Creating Practices for Youth Wrestling

Posted on Apr 21, 2010 in Practices

When running practices for our youth team, we have to walk a fine line between demonstrating and letting the kids learn as they go. With too little guidance they miss key points and can’t participate fully. But, we lose their attention if we drag the instruction out too long. We address this challenge by breaking our basic practice into 5 parts with a 10 minute warm-up, three 20-minute learning blocks and 10 minutes the end for games and fun. We also mix in two 5 minute water breaks after blocks 1 and 2.

We do a dynamic warm-up and vary it slightly during the season by introducing new skills and exercises. The heart of practice and often the toughest part comes during the learning blocks.  The key for us is to move fast enough and provide enough interactivity to keep the kids engaged but also take enough time so they understand the positions and techniques we are showing. This is also the area of practice that most evolves as the season progresses.

Early in the year we may have 10 minutes of instruction and demonstration, followed by 5 minutes of drilling and 5 minutes of a related game. Toward the end of the season, those blocks may shift to 5 minutes of drilling, 5 minutes of a related game and 10 minutes of live wrestling or situational wrestling. We may also eliminate one of the blocks during the practice and use that time to play “king of the mat” or to have round robin live wrestling.

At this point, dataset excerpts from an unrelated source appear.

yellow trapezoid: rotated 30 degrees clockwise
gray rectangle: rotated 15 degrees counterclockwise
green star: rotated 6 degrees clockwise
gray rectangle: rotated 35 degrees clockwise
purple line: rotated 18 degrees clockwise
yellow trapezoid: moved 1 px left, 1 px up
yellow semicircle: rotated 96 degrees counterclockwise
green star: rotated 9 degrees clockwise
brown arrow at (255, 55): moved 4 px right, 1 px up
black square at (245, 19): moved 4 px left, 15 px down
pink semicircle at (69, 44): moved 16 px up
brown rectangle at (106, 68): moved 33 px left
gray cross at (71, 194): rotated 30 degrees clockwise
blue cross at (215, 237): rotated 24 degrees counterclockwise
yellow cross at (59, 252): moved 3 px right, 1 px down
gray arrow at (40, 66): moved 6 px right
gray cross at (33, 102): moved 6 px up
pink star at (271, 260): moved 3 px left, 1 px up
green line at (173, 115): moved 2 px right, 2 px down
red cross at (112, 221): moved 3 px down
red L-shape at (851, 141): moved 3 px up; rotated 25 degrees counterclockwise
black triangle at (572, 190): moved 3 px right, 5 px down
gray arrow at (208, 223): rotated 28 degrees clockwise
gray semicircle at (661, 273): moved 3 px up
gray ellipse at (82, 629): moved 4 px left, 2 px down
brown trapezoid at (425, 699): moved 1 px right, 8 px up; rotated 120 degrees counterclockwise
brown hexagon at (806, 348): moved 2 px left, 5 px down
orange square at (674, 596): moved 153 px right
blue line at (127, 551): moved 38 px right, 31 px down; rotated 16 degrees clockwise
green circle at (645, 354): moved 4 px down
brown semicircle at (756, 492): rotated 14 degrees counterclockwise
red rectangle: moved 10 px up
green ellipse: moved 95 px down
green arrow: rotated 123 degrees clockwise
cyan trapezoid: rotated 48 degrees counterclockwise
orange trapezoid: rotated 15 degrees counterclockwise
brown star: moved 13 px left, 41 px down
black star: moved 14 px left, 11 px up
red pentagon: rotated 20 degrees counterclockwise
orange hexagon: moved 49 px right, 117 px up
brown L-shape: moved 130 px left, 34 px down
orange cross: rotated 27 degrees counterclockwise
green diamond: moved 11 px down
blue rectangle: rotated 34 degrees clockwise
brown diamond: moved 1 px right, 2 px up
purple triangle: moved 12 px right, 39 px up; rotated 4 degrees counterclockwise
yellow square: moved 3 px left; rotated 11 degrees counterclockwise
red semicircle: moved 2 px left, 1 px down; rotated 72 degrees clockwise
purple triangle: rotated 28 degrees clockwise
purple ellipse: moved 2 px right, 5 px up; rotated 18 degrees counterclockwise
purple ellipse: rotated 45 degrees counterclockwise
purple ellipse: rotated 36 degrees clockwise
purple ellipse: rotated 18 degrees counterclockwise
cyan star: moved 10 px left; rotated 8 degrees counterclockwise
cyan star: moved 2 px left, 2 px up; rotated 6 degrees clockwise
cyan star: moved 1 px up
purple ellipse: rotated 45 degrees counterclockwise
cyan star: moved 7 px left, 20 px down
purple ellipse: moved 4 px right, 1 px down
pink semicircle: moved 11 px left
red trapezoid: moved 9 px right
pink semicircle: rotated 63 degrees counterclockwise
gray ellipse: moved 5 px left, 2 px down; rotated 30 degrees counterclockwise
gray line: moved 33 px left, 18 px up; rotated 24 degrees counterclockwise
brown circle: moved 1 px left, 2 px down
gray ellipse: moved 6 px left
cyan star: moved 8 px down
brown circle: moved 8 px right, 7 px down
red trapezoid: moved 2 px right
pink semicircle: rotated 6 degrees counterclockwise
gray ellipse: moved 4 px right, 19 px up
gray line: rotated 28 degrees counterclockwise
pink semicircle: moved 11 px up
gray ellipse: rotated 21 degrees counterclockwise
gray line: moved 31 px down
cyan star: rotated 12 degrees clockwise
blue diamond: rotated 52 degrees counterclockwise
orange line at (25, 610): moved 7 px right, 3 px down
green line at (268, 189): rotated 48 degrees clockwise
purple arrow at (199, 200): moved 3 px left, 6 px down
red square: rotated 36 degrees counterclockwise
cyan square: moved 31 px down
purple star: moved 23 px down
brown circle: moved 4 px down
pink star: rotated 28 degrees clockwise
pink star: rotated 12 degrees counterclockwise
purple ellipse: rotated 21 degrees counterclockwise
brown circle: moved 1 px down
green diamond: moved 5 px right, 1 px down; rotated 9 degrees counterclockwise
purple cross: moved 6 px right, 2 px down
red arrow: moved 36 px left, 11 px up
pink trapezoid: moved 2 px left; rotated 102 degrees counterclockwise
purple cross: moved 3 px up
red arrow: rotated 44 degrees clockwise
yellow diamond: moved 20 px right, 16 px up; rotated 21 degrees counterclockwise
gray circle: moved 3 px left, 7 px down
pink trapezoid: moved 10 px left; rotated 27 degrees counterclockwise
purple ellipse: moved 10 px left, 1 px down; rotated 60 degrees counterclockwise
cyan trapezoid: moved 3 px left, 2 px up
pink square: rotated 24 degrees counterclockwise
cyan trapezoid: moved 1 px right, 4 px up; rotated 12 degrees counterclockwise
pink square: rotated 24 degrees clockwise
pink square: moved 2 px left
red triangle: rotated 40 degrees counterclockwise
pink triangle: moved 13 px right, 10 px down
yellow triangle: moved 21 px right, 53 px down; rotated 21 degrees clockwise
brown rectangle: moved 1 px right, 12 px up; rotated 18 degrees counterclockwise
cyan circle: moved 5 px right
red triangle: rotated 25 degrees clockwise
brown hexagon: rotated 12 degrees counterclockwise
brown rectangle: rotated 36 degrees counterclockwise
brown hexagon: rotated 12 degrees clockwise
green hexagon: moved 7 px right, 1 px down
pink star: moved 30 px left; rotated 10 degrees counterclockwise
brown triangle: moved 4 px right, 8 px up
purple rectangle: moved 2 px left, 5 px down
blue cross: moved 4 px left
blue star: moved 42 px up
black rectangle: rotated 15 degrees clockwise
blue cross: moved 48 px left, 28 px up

There can also be downsides to taking such a structured approach. Sometimes we need to stretch an instruction period past 10 or even 15 minutes. And other times the kids just need to do something different. At those times, flexibility is critical. We are willing to deviate from the plan and spend extra time  on instruction or break into relay race competition. This “structured flexibility” enables us to keep the kids engaged and having fun.